O rali do petróleo aumenta a aversão a risco global por temores de inflação, mas Jefferson Rugik, diretor da Correparti, avalia que a alta da commodity favorece países exportadores, como o Brasil, assim como a valorização de 2,28% do minério de ferro na China e o forte carry trade do País, que ajudam a amenizar a força do dólar ante o real. Há ainda um fluxo comercial positivo e leve redução de posições cambiais no mercado futuro para auferir ganhos.

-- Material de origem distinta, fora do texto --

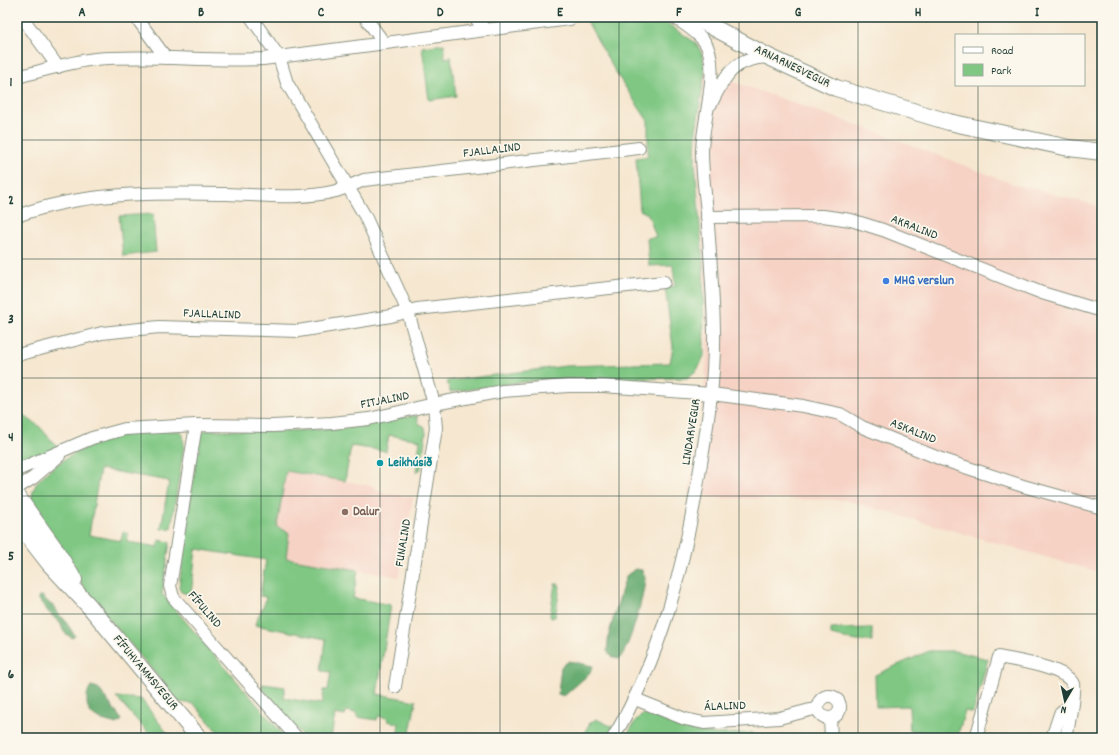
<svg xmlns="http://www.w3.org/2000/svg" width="1119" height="755" font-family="Dekko,sans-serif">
<rect width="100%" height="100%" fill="#fbf7ec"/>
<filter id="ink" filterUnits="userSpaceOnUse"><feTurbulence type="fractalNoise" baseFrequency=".025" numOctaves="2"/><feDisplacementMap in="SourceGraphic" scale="8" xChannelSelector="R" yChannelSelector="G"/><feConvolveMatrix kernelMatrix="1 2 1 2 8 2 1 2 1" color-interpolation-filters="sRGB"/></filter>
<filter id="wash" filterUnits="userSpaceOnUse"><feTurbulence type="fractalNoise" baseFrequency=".012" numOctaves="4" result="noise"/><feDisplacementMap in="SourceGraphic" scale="16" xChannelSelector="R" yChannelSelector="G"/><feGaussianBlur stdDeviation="0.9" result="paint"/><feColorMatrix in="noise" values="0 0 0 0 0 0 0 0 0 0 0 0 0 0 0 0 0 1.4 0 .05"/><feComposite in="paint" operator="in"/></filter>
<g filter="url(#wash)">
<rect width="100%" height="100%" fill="#f6e7d0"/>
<!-- built -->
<g fill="#f6d2c4">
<path d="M 705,72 L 869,129 L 1013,184 L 1102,207 L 1102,573 L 845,500 L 722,498 L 688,494 L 702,419 L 708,341 L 702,217 L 697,163 Z"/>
<path d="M 286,471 L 372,486 L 383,493 L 413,497 L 399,577 L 285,558 L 289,533 L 277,528 Z"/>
</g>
<!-- green -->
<g fill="#7fc783" stroke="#4f825c">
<path d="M 588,17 L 658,17 L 696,43 L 703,56 L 705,72 L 696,131 L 695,162 L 703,262 L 704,356 L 697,370 L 687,378 L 538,380 L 450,392 L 447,381 L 566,366 L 670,363 L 673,347 L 665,287 L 675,286 L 673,265 L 649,266 L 647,238 L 656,237 L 648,214 L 640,210 L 636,158 L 648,156 L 648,121 L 616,73 L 588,23 Z"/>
<path d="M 444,44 L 445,58 L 451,57 L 456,96 L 429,100 L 422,47 Z"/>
<path d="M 153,214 L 156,252 L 123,256 L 119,216 Z"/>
<path d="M 17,411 L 40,427 L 58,448 L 17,464 Z"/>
<path d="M 413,416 L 417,416 L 419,424 L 425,428 L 426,433 L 421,469 L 416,472 L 420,440 L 389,435 L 386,451 L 351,446 L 345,481 L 286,471 L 277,527 L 289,533 L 286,558 L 358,570 L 353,598 L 391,605 L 377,694 L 416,701 L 409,738 L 397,738 L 399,723 L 388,721 L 388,718 L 378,716 L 377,720 L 357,717 L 357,713 L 346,711 L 345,716 L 335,714 L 331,738 L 304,738 L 262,688 L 263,684 L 285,687 L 284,698 L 322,704 L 324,690 L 328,690 L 331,672 L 322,671 L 326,639 L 255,625 C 258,613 264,610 266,597 L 260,596 L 266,560 L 196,549 L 191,595 L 181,592 L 179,587 L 198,444 L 201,434 L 207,430 L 285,431 L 339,429 Z"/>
<path d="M 180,431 L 183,435 L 184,446 L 171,528 L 161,529 L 169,481 L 100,469 L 89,535 L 121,541 L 123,532 L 128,533 L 127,542 L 158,547 L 159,540 L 170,542 L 162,594 L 286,738 L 223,738 L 194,704 L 179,702 L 86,591 L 31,503 C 32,493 34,485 41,478 C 63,455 109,435 140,432 C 153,430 167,431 180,431 Z"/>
<path d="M 555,584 L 559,584 L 560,587 L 555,617 L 551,618 L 550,615 Z"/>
<path d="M 872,628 L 872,641 L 857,641 L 831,635 L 831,629 Z"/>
<path d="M 929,651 L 954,651 L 988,659 L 973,713 L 965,711 L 957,738 L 932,738 L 921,731 L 910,731 L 909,706 L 876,707 L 875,675 Z"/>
<path d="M 116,697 L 141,699 L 171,738 L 153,738 Z"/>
<path d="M 645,713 L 683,729 L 713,734 L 753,733 L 753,738 L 625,738 L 636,720 Z"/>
<path d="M 596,719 L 615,728 L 609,738 L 581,738 L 590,723 Z"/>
</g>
<!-- forest -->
<g fill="#67ac71" stroke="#437452">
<path d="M 635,569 L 642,570 C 643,573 645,576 645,578 C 645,593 629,650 619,659 L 612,657 L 607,651 L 609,633 L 626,576 Z"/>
<path d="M 40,595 C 46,598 47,603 55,607 L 59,615 L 64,619 L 75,636 L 72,638 C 70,636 65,634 64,632 C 62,629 62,626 60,623 C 52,616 44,608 38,598 Z"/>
<path d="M 569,661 L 593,666 L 590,673 L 564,696 L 558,694 L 561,667 Z"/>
<path d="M 91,686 L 98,688 L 122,720 L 117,724 C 103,720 87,719 87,701 C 87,695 87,692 91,686 Z"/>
</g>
</g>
<g filter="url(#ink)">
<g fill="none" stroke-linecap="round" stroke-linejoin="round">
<!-- minor casing -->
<g stroke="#8a9282" stroke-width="14">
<g id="minor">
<path d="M 22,17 L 58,67"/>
<path d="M 136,17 L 166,58"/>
<path d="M 251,17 L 279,57 L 287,83 L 365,216 L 408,312 L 434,404 L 436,428 L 395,687"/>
<path d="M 365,17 L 384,43"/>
<path d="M 475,17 L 485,30"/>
<path d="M 17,77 C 42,71 69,62 95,59 C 151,54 207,62 263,59 L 570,19"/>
<path d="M 711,104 C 725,75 734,58 769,57"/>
<path d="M 17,216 C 84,191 156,193 227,194 C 262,195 301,200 336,191 C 345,188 355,184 364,180 L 639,148"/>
<path d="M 707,217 L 823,216 L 851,220 L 883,230 L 1042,293 L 1102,311"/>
<path d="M 17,355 L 102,333 L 159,327 L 298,331 L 391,316 L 417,309 L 664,282"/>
<path d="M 196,425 L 170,586 L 173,597 L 297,738"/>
<path d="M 17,470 L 92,438 L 125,429 L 196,425 L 273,426 L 332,423 L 369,419 L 434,404 L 503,391 L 568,386 L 603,386 L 712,394 L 803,406 L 840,414 L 862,427 L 941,459 L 1023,486 L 1102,508"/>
<path d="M 17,488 L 33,478 L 59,456"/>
<circle cx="829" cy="707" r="11"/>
<path d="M 635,699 L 685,719 L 704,723 L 779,718 L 818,708"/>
<path d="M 830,719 L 831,738"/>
<path d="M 613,738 C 662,656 685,562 700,469 C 708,423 715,377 714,330 C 713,290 710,251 707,212 C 705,192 702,172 702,152 C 702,121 722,65 704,41 C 696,31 684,24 674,17"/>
<path d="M 976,738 L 999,657 C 1016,661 1065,667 1073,684 C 1075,690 1068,729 1066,738"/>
<path d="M 1052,738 L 1060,714 L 1071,704"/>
</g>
</g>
<!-- major casing -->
<g stroke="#8a9282" stroke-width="18">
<g id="major">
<path d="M 694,17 L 769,57 L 836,88 L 949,122 L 1069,148 L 1102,152"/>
<path d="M 17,496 L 55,549 L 74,580"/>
<path d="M 17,522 L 49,563 L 90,607 L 199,738"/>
</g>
</g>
<!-- minor -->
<use href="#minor" stroke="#fff" stroke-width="12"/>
<!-- major -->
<use href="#major" stroke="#fff" stroke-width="16"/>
</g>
</g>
<!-- grid -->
<path fill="none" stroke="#1f3d34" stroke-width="1" stroke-opacity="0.55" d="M 141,17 L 141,738M 261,17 L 261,738M 380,17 L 380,738M 500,17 L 500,738M 619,17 L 619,738M 739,17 L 739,738M 858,17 L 858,738M 978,17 L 978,35M 978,85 L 978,738M 17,140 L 1102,140M 17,259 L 1102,259M 17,378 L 1102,378M 17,496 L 1102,496M 17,614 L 1102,614"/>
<!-- markers -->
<circle fill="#3f7fe0" stroke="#fbf7ec" stroke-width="1.5" cx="886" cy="281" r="4"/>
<circle fill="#0f9aa8" stroke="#fbf7ec" stroke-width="1.5" cx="380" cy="463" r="4"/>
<circle fill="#8d6e63" stroke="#fbf7ec" stroke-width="1.5" cx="345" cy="512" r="4"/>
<g text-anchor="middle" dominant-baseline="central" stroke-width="3.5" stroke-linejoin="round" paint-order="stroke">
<!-- street labels -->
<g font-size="13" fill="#1f3d34" stroke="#fbf7ec">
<text transform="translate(792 67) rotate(26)">ARNARNESVEGUR</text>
<text transform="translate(492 151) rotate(-7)">FJALLALIND</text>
<text transform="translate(914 228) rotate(21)">AKRALIND</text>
<text transform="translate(212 315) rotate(2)">FJALLALIND</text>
<text transform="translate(385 401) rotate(-11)">FITJALIND</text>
<text transform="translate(692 432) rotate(-81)">LINDARVEGUR</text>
<text transform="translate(913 432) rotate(22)">ASKALIND</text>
<text transform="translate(404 543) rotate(-81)">FUNALIND</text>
<text transform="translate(204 610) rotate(49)">FÍFULIND</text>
<text transform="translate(145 673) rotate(50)">FÍFUHVAMMSVEGUR</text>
<text transform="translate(725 707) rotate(-2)">ÁLALIND</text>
</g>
<!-- shop labels -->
<g font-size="13" font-weight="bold" fill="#366cbe" stroke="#fbf7ec" text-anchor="start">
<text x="894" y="281">MHG verslun</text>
</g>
<!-- culture labels -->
<g font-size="13" font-weight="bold" fill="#0d838f" stroke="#fbf7ec" text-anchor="start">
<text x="388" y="463">Leikhúsið</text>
</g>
<!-- education labels -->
<g font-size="13" font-weight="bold" fill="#785e54" stroke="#fbf7ec" text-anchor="start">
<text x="353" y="512">Dalur</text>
</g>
</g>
<!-- margin -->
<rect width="1119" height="755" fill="none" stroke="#fbf7ec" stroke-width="44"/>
<!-- legend -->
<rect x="955" y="34" width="130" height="52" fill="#fbf7ec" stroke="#a3ada2"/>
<rect x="963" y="47" width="20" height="6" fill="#ffffff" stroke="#a3ada2"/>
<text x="991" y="54" font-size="12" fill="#1f3d34">Road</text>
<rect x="963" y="64" width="20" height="12" fill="#7fc783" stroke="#a3ada2"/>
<text x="991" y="74" font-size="12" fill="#1f3d34">Park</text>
<!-- north arrow -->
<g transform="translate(1065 701) rotate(189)" stroke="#fbf7ec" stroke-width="3" paint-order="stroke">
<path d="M0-3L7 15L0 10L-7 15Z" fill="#1f3d34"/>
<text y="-6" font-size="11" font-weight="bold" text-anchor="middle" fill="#1f3d34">N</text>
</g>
<rect x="22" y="22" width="1075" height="711" fill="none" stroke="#1f3d34" stroke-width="1.5"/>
<g font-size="13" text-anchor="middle" font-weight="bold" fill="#1f3d34">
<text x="82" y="16">A</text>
<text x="201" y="16">B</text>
<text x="321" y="16">C</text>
<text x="440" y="16">D</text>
<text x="560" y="16">E</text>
<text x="679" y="16">F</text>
<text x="798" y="16">G</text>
<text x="918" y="16">H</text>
<text x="1037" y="16">I</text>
<text x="11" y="86">1</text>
<text x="11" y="204">2</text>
<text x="11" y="323">3</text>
<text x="11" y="441">4</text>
<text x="11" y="560">5</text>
<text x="11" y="678">6</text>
</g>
</svg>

A escolha de Mojtaba Khamenei para suceder ao pai, Ali Khamenei, como líder supremo do Irã ampliou as preocupações geopolíticas – ele é visto como representante da ala mais rígida do regime. Por volta das 8h15, os contratos futuros do WTI para abril sobem 11,54%, para US$ 102,49 por barril, enquanto o Brent avançava 11,28%, para US$ 104,62. Relatos de que ministros das Finanças do G7 discutem uma reunião emergencial para avaliar a liberação de reservas estratégicas ajudaram a moderar a alta, embora os preços ainda registrem forte avanço.
Em meio à escalada da crise, o presidente dos Estados Unidos, Donald Trump, afirmou em redes sociais que a disparada do petróleo no curto prazo é um preço “muito pequeno” a pagar tanto para seu país quanto para o mundo em nome da segurança e da paz. “Só tolos pensariam diferente”, escreveu Trump, acrescentando que os preços devem cair rapidamente quando a ameaça nuclear do Irã for eliminada.
No Brasil, o foco fica no relatório Focus. Para o câmbio, a mediana das projeções para o dólar ao fim de 2026 recuou de R$ 5,42 para R$ 5,41, ante R$ 5,50 há um mês, enquanto a estimativa para 2027 permaneceu em R$ 5,50 pela quinta semana seguida. A moeda americana encerrou 2025 a R$ 5,4840, acumulando queda de 11,18% frente ao real, movimento associado ao enfraquecimento global do dólar e à atratividade do carry trade (mecanismo utilizado para tentar obter lucros com base na diferença entre a taxa de juros de dois países) diante da Selic em nível elevado.